Quoted passage:
start

Okay I can’t resist posting another one of my old comics cycle sheets; this one two sided and from 1984.

1984Sheets 1984Sheetspg2

This is interesting for several reasons. For one, by now I was now writing about comics, so I was a “pro” of sorts. For another, as opposed to the Marvel hegemony of the chart from 5 years prior, now we have things from Thriller to Cerebus to American Flagg to Amethyst to Journey. “indie” books like Cerebus sold in numbers that Marvel or DC wouldn’t be surprised at nowadays; I think you would be hard pressed to say that there wasn’t a promisingly diverse range of material beginning to emerge and it had emerged in a mere five years. This stuff had been itching to get out.

1984 was also an interesting year because about halfway through it my family had to flee the house we were living in in Owl’s Head, ME. It’s a long story that involves dead chickens, a scrofulous St. Bernard, an old pet cemetery, old pickling jars, a business selling plastic hinges, and a family of grifters who went by the name of Thompson. An interesting tale, but for another time, perhaps.

I went to stay in Los Angeles for a little bit, a time that coincided with the Olympics. Upon returning home I lived in a tent with my grandmother for 3 months or so. I worked during the day, transcribing tapes on a manual typewriter, sometimes sitting in my sleeping bag when it was particularly cold and miserable. By some weird coincidence we found a pay phone that would make free long distance calls at a racetrack that was closed for the season. While my grandparents filled up gasoline jugs with drinking water (they didn’t have Sparkletts then), I would use the phone to call Gary Groth, Mark Waid or David Olbrich, my editors at the time.

What’s interesting about all this is that I kept up my chart! I did abandon the odd numbering system, whatever it meant, though. This puzzles me even more in some ways. There were no comics shops nearby in Maine. I had a subscription service at a store in Portland, but could only get to it every month or two. (There was a closer store in Lewiston, but that was truly the most wretched comics shop I had ever been in, before or since.)

I can’t imagine that I used the sub service too much, though. I think I was on the mailing list for most First, Eclipse and Pacific comics, for instance. I know I was on the Cerebus mailing list. I believe that in 1984 you could still walk into the LaVerdiere’s drug store in Augusta or Rockland and buy Marvel comics right off the rack. The condition may have been appalling, but I can’t see why I would have objected to purchasing my comics on the newsstand, when necessary. I dunno, obviously my memory for much of this isn’t too good.

end

Supplied entries:
start

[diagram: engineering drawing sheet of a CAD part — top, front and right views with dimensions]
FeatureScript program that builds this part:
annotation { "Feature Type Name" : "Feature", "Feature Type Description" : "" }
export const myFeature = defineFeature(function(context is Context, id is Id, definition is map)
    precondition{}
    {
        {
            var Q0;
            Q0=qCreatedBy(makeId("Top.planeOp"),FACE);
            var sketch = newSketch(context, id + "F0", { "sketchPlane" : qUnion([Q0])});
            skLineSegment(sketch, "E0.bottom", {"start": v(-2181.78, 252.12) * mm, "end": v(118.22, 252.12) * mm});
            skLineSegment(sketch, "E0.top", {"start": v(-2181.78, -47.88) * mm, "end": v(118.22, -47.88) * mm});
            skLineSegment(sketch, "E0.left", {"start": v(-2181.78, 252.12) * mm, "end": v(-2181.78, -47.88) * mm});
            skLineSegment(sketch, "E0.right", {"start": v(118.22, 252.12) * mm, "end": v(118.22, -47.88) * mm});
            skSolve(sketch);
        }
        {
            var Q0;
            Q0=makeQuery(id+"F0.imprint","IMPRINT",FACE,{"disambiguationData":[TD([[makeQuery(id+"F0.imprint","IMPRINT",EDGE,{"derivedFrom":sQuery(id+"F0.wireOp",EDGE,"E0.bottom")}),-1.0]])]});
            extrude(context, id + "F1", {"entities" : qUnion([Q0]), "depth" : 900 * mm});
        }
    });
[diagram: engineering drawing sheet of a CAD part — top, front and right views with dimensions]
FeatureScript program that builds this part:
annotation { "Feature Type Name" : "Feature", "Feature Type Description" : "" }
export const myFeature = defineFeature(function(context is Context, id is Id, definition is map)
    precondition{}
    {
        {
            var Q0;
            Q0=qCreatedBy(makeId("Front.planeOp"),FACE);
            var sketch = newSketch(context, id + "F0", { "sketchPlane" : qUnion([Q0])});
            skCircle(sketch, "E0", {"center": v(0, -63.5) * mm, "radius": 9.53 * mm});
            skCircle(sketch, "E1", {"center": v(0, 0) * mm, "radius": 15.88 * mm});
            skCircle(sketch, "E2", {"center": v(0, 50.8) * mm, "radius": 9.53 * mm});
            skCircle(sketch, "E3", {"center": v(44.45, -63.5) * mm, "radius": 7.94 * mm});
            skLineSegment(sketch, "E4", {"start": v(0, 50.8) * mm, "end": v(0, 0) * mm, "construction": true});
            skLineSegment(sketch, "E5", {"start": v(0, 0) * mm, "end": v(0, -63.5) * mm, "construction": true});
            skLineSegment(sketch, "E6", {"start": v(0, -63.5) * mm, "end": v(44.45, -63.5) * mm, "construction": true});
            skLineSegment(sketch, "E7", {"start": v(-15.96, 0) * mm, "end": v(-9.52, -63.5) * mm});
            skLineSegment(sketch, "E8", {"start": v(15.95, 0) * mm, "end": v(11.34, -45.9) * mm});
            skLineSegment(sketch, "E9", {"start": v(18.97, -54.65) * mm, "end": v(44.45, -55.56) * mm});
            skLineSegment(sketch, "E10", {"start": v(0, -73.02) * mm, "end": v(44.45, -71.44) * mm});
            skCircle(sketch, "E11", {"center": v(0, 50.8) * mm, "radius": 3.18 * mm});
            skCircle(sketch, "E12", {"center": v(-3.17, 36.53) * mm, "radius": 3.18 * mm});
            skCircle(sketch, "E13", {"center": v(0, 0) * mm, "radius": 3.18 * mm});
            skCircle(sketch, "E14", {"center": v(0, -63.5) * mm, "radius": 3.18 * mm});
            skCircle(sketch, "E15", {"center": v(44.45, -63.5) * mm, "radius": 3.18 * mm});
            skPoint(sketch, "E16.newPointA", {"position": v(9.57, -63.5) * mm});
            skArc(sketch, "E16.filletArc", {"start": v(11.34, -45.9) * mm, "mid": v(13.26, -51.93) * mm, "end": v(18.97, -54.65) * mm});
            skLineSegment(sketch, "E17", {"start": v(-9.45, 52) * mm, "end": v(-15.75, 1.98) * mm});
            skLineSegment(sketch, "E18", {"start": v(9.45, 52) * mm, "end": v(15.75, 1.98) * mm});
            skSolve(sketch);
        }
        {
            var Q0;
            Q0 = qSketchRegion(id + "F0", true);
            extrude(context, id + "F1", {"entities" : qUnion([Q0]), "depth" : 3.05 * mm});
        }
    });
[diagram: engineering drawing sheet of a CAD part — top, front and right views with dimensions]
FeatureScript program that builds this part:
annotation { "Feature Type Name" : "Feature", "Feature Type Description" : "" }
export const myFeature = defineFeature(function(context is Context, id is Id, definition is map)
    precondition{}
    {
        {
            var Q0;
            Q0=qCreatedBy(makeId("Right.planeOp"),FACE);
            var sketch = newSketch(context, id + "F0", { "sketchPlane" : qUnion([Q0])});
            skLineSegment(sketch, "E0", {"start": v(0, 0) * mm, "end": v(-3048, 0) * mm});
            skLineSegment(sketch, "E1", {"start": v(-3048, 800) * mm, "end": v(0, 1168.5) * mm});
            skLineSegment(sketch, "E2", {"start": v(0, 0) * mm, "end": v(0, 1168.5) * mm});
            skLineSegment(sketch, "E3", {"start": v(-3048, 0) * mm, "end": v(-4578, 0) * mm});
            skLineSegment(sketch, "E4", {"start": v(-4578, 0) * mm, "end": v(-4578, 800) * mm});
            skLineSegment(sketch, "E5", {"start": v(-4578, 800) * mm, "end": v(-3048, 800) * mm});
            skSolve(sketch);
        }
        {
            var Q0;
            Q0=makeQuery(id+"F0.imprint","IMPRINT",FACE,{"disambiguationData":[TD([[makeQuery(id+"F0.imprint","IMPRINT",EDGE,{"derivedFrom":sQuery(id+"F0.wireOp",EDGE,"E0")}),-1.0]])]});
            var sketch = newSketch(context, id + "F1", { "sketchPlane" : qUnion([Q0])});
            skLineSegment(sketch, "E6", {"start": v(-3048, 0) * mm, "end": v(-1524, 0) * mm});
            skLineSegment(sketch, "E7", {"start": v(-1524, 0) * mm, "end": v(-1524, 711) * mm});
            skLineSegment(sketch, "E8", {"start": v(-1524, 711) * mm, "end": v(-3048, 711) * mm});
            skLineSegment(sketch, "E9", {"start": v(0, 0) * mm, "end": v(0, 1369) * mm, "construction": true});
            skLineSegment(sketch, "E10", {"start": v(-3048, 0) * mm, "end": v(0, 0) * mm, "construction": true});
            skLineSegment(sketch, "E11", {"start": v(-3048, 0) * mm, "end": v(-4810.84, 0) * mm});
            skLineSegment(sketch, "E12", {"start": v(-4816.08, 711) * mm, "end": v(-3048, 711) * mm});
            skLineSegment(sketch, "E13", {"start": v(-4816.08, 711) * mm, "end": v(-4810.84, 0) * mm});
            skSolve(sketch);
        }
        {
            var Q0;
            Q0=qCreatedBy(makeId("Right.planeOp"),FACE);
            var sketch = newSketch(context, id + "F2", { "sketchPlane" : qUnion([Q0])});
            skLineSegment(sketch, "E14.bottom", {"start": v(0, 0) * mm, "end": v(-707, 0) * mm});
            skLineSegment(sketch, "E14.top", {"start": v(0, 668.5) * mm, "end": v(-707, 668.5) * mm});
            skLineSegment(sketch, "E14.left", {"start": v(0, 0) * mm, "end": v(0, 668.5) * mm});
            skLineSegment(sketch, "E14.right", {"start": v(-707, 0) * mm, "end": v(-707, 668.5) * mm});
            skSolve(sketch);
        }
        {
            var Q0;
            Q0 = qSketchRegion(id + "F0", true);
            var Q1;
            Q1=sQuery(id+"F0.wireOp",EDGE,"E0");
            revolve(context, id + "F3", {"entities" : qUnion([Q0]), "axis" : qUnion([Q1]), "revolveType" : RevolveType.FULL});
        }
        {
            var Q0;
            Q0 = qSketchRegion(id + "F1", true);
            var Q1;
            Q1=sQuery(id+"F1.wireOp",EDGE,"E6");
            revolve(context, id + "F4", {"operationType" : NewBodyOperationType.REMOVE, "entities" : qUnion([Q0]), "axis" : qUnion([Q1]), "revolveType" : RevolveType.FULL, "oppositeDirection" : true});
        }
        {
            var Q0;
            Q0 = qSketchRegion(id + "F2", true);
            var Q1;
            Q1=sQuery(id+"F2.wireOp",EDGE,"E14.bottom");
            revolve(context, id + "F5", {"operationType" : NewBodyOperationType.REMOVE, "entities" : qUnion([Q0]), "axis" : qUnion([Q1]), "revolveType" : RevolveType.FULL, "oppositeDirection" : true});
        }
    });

end

Problems to work on:
**1.** Please retype the post about the 1984 comics chart, starting at "This is interesting" and ending at "to get out.".
**2.** In the post about the 1984 comics chart, in which city was the store where the writer had a subscription service?
**3.** Write what comes next in the post about the 1984 comics chart, following on from its final sentence.

Solved tasks:
**1.**
This is interesting for several reasons. For one, by now I was now writing about comics, so I was a “pro” of sorts. For another, as opposed to the Marvel hegemony of the chart from 5 years prior, now we have things from Thriller to Cerebus to American Flagg to Amethyst to Journey. “indie” books like Cerebus sold in numbers that Marvel or DC wouldn’t be surprised at nowadays; I think you would be hard pressed to say that there wasn’t a promisingly diverse range of material beginning to emerge and it had emerged in a mere five years. This stuff had been itching to get out.

**2.** Portland.

**3.**
So anyway, the coding here is very odd and makes no sense. What does P1 and P2 mean? What does MP mean? Whatever this system meant, it must have been a good time filler for me. During the long, long winter of 1984, when I do remember having bronchitis for two months solid, I was religious with my coding. After the challenges and adventures of roughing it for three months…not so much.

By then, I must have had other things to think about.

I started a chart for 1985, but then I moved to LA and my time became taken up with all sorts of other things. After a a few months, the chart ends, forever.

Sc00Ebb674BONUS PAGE! Here’s a page from the old notebook that shows my interpretation of how to write in Tengwar from The Lord of the Rings. I had written something in Tengwar in the margin but I blanked it out; I didn’t have time (or perhaps the skill any more) to translate it, but I often wrote my most private observations in my diaries in Tengwar, so just in case anyone can read it, I don’t want to be embarrassed!

This is my own interpretation of the English values of the script devised by Tolkien based on Appendix E of LotR. I don’t know how it matches up with the generally accepted one. I do know that I never learned how to write in Cyrillic, but I learned Elvish just fine.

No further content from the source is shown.